**Job**
Look below for the line containing "celular, los usuarios" and the line containing "spiega Massimo Pag"; repeat exactly those two lines and all lines between them, and nothing else.

++++

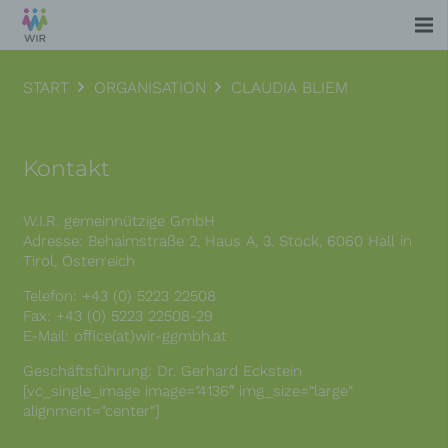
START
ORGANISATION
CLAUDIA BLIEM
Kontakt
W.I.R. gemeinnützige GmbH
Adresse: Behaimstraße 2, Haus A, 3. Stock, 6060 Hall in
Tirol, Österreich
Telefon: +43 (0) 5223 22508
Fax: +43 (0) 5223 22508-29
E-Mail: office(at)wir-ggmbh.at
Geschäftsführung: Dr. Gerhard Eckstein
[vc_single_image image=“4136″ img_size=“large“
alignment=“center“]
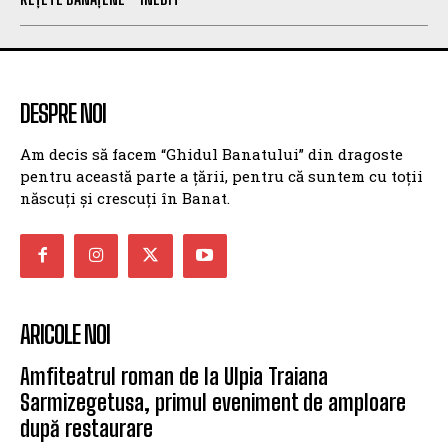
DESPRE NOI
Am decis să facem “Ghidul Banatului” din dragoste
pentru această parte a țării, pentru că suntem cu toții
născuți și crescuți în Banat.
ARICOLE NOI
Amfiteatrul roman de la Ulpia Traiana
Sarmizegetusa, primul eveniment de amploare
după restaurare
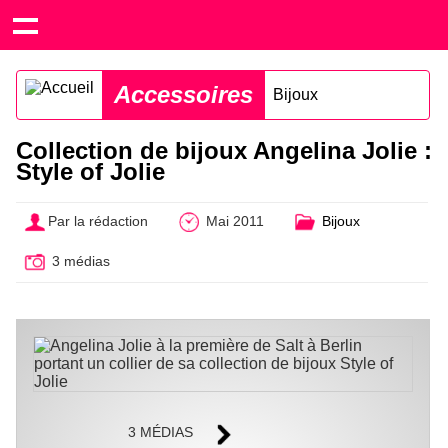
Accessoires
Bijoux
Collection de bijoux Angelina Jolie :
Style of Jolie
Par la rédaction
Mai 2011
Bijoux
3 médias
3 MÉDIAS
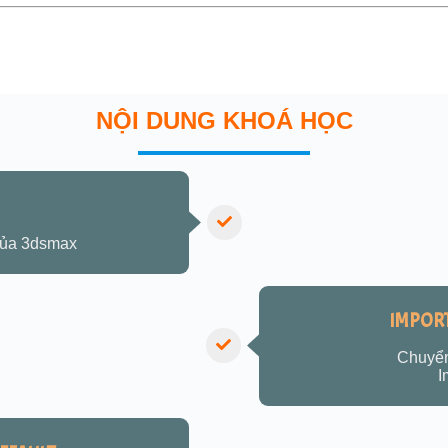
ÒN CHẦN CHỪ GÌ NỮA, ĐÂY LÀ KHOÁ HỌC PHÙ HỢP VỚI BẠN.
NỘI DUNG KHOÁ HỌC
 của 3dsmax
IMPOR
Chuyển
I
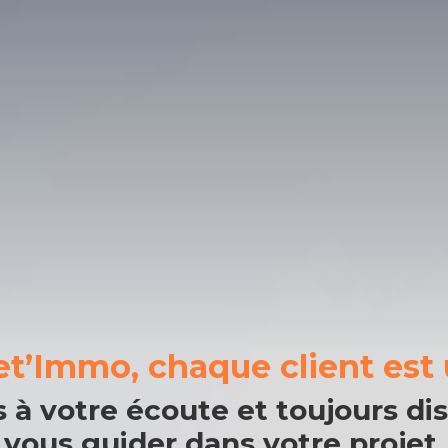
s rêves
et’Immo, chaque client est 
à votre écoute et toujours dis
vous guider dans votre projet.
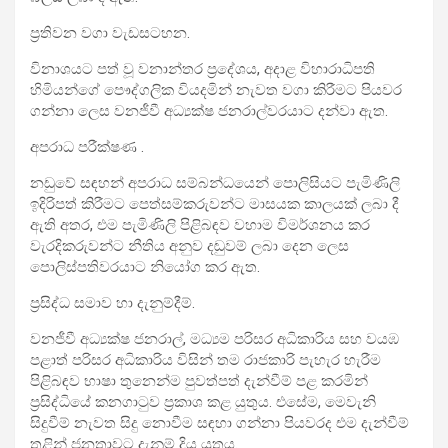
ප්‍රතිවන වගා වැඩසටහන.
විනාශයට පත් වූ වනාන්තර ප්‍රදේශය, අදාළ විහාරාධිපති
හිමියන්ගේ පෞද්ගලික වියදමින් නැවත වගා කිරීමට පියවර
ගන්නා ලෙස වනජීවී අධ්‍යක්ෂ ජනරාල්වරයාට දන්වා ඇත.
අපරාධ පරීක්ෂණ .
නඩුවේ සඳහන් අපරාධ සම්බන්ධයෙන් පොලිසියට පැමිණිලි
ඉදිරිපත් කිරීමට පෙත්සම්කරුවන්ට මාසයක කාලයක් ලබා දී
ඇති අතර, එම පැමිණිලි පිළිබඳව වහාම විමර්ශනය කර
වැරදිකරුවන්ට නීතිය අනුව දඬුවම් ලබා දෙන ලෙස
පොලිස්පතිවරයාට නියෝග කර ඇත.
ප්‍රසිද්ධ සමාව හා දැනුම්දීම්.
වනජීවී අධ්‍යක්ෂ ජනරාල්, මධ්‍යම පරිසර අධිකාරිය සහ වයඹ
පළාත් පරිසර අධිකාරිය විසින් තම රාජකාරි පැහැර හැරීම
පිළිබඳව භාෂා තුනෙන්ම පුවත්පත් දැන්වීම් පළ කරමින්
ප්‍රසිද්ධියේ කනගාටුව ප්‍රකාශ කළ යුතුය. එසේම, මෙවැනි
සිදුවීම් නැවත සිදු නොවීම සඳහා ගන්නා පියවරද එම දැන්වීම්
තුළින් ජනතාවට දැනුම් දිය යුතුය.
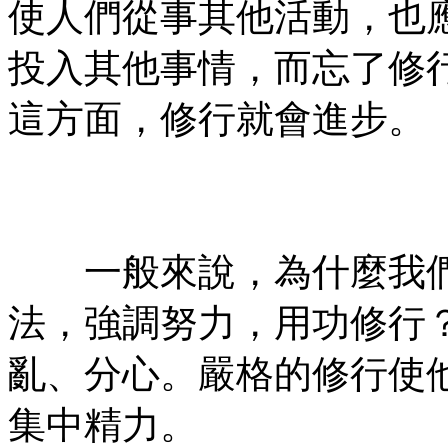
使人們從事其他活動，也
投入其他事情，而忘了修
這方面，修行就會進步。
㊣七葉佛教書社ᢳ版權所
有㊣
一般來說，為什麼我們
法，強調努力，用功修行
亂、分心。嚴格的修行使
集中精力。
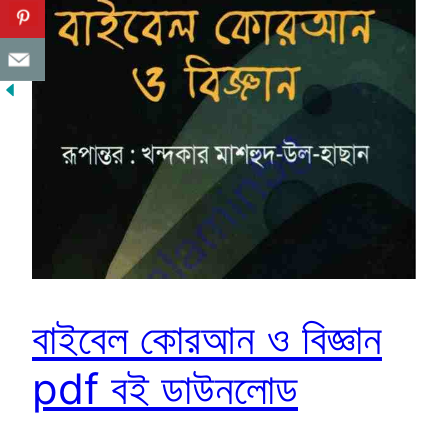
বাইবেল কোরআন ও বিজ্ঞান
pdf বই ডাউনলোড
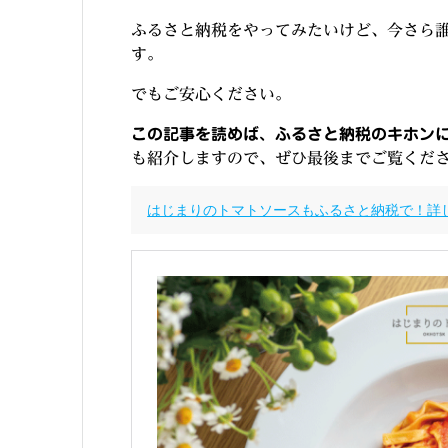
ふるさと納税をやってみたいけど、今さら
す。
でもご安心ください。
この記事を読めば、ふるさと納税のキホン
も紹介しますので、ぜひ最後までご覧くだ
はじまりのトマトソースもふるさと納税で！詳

++++

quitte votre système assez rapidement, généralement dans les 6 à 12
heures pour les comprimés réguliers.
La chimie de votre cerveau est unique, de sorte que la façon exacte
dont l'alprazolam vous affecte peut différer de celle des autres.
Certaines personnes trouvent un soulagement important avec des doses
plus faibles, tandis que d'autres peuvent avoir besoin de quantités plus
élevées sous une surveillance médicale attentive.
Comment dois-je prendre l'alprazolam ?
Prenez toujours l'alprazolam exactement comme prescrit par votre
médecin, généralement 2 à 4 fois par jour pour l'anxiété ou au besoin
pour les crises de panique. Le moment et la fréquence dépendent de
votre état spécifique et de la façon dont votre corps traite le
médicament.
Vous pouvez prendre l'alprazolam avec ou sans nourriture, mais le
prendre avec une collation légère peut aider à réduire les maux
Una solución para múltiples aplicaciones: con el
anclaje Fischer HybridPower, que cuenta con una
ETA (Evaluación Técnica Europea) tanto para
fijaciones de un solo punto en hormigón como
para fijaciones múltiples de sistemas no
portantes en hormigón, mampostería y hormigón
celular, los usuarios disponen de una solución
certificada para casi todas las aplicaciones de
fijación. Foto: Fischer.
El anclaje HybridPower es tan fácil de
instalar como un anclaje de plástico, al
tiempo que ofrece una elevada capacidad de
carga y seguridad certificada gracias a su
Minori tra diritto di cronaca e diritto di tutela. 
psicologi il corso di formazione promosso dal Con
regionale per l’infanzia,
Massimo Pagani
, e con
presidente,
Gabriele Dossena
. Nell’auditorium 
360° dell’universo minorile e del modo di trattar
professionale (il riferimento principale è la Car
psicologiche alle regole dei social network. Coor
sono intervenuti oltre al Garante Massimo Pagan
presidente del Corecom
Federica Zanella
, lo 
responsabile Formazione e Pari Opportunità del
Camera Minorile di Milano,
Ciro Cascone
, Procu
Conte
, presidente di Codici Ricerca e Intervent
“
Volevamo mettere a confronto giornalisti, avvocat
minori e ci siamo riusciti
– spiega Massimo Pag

++++

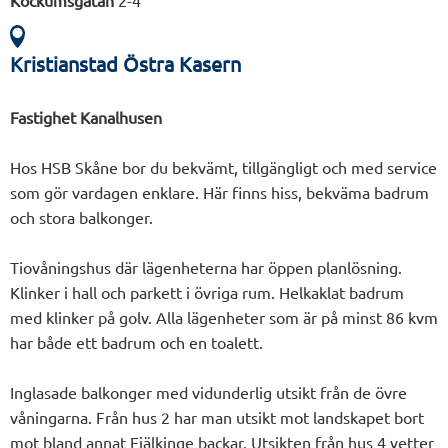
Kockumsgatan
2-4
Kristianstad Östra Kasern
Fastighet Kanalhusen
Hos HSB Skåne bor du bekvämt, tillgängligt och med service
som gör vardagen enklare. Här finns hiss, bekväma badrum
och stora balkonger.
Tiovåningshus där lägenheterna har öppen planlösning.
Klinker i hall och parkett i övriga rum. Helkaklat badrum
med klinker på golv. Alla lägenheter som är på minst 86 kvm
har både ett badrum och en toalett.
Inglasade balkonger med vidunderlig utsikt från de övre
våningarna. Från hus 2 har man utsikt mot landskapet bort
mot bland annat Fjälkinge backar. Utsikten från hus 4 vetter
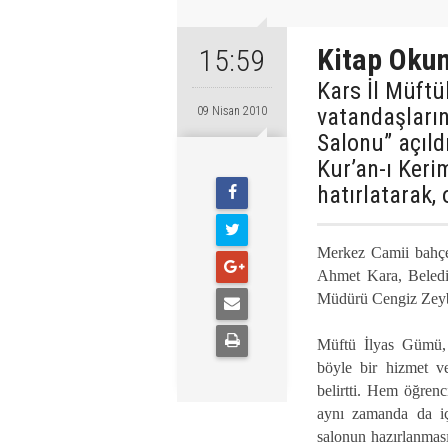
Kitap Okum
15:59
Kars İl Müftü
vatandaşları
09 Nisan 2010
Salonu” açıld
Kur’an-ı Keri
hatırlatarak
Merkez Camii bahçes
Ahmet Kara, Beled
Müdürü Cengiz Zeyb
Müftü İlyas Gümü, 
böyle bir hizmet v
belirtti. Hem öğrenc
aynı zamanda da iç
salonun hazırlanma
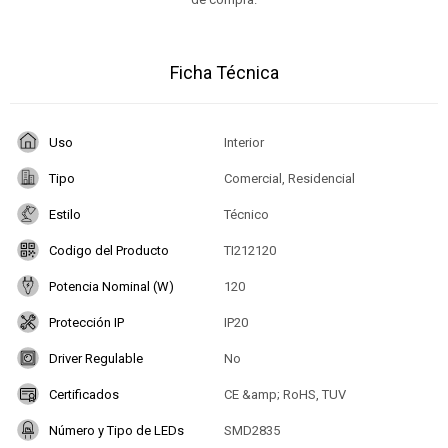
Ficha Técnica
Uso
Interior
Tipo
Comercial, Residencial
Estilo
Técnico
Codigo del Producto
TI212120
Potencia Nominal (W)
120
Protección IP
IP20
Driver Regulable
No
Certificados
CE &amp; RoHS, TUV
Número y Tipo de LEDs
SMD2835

++++

**Response below**
celular, los usuarios disponen de una solución
certificada para casi todas las aplicaciones de
fijación. Foto: Fischer.
El anclaje HybridPower es tan fácil de
instalar como un anclaje de plástico, al
tiempo que ofrece una elevada capacidad de
carga y seguridad certificada gracias a su
Minori tra diritto di cronaca e diritto di tutela. 
psicologi il corso di formazione promosso dal Con
regionale per l’infanzia,
Massimo Pagani
, e con
presidente,
Gabriele Dossena
. Nell’auditorium 
360° dell’universo minorile e del modo di trattar
professionale (il riferimento principale è la Car
psicologiche alle regole dei social network. Coor
sono intervenuti oltre al Garante Massimo Pagan
presidente del Corecom
Federica Zanella
, lo 
responsabile Formazione e Pari Opportunità del
Camera Minorile di Milano,
Ciro Cascone
, Procu
Conte
, presidente di Codici Ricerca e Intervent
“
Volevamo mettere a confronto giornalisti, avvocat
minori e ci siamo riusciti
– spiega Massimo Pag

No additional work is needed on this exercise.